I wonder how to prove
Let $X$ be a scheme. The minimal primes of $\mathscr{O}_{X,p}$ are in canonical bijection with the irreducible components of $X$ passing through $p$.(Source)
This is easy when $X=\operatorname {Spec} A$. In general, I think I need to find a generic point of some irreducible component based on this minimal ideal. But I don't know how to construct the bijection.
I feel like this is a theorem in algebraic geometry textbooks. If the proof is rather complicated, I really appreciate it if you can show me where to find it.
The general case follows immediately from the affine case.
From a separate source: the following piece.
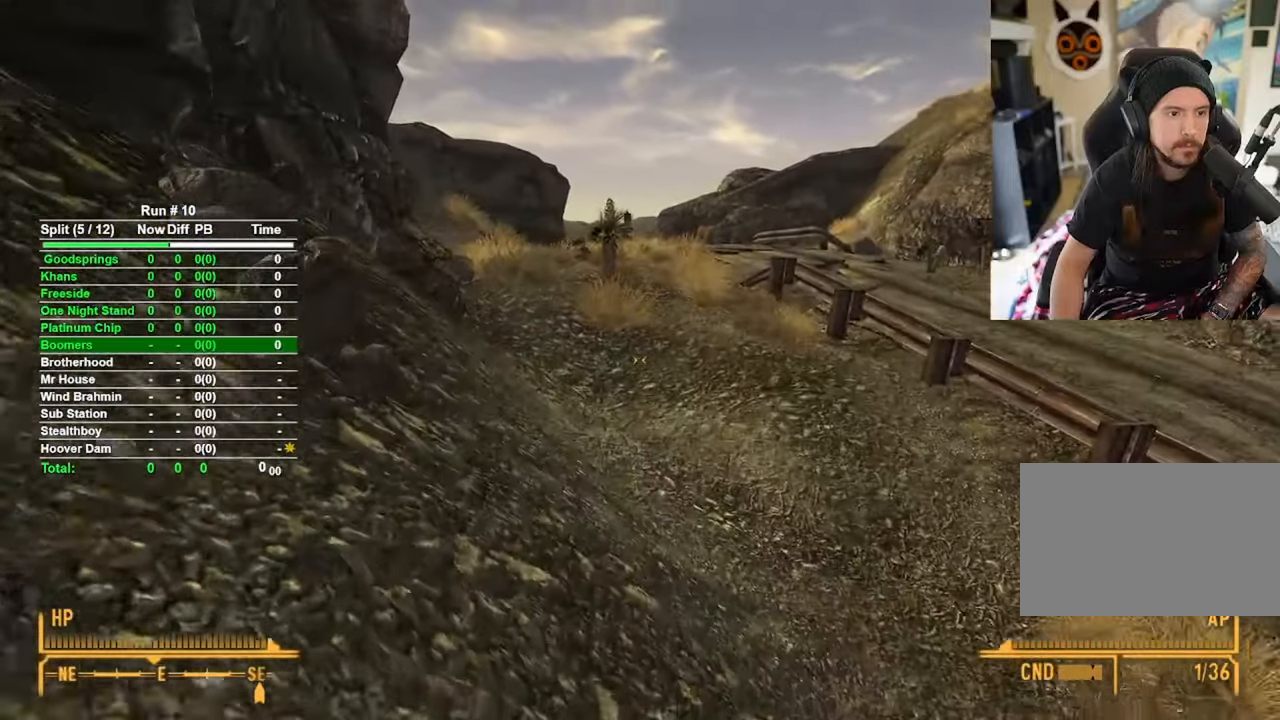
{"keys": ["w"], "mouse": [], "events": []}
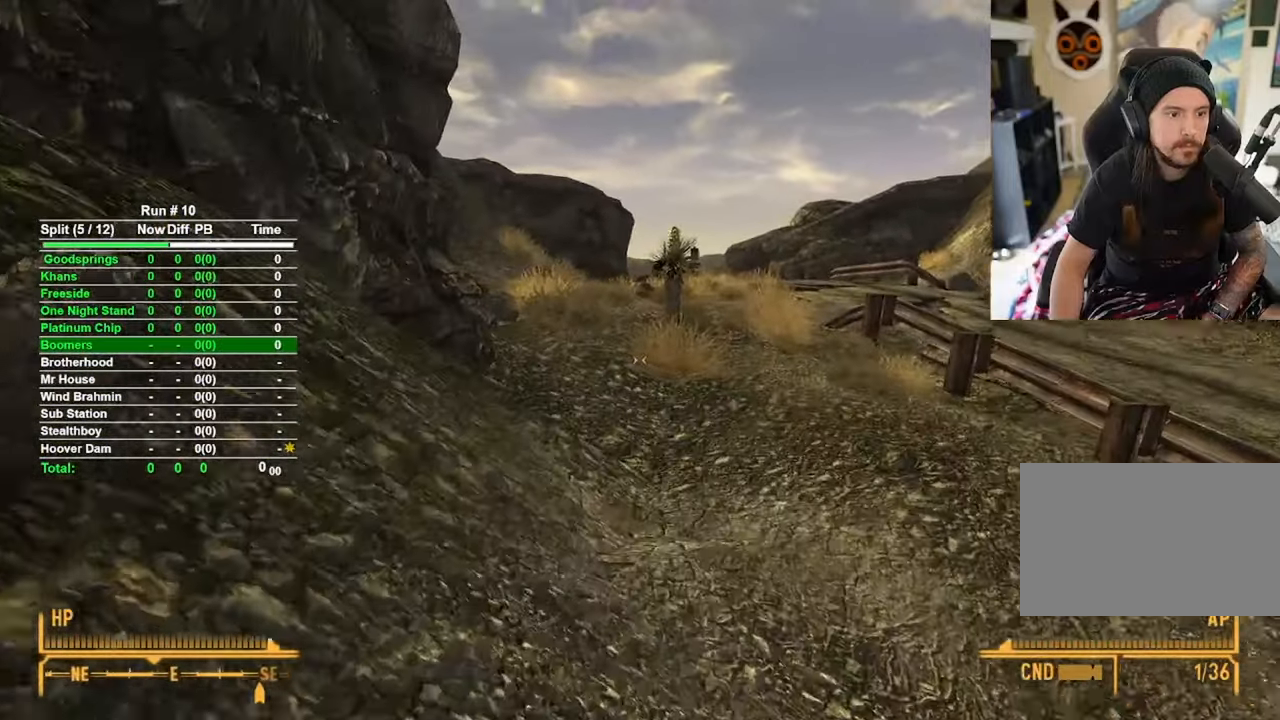
{"keys": ["w"], "mouse": [], "events": []}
More generally, if $X$ is a scheme, $p\in X$, and $U\subseteq X$ is an open subscheme containing $p$, then the irreducible closed subsets of $X$ which contain $p$ are exactly the closures in $X$ of the irreducible closed subsets of $U$ which contain $p$. Indeed, if $A\subseteq U$ is irreducible and closed in $U$ and contains $p$, then its closure $\overline{A}$ in $X$ is irreducible and closed in $X$ and contains $p$. Conversely, if $B\subseteq X$ is irreducible and closed and contains $p$, then $A=B\cap U$ is irreducible and closed in $U$ and contains $p$. We have $B=\overline{A}\cup (B\setminus U)$ where both $\overline{A}$ and $B\setminus U$ are closed, so by irreducibility one of them must be all of $B$. Since $p\in B$, $B\setminus U$ is not all of $B$, so $\overline{A}=B$.
Since irreducible components are just maximal irreducible closed subsets of $X$, the irreducible components of $X$ containing $p$ are the closures of the irreducible components of $U$ containing $p$. Taking $U$ to be affine, these irreducible components correspond to minimal primes of $\mathscr{O}_{X,p}$, so we're done.